*Entries shown*:

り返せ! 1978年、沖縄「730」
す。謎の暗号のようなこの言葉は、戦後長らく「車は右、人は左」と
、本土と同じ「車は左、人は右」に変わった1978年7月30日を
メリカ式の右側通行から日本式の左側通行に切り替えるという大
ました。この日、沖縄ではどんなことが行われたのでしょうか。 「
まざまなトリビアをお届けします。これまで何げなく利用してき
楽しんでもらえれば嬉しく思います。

*Exercise prompt*: Output the records in full, keeping them exactly as they are.

*Answer below*:
り返せ! 1978年、沖縄「730」
す。謎の暗号のようなこの言葉は、戦後長らく「車は右、人は左」と
、本土と同じ「車は左、人は右」に変わった1978年7月30日を
メリカ式の右側通行から日本式の左側通行に切り替えるという大
ました。この日、沖縄ではどんなことが行われたのでしょうか。 「
まざまなトリビアをお届けします。これまで何げなく利用してき
楽しんでもらえれば嬉しく思います。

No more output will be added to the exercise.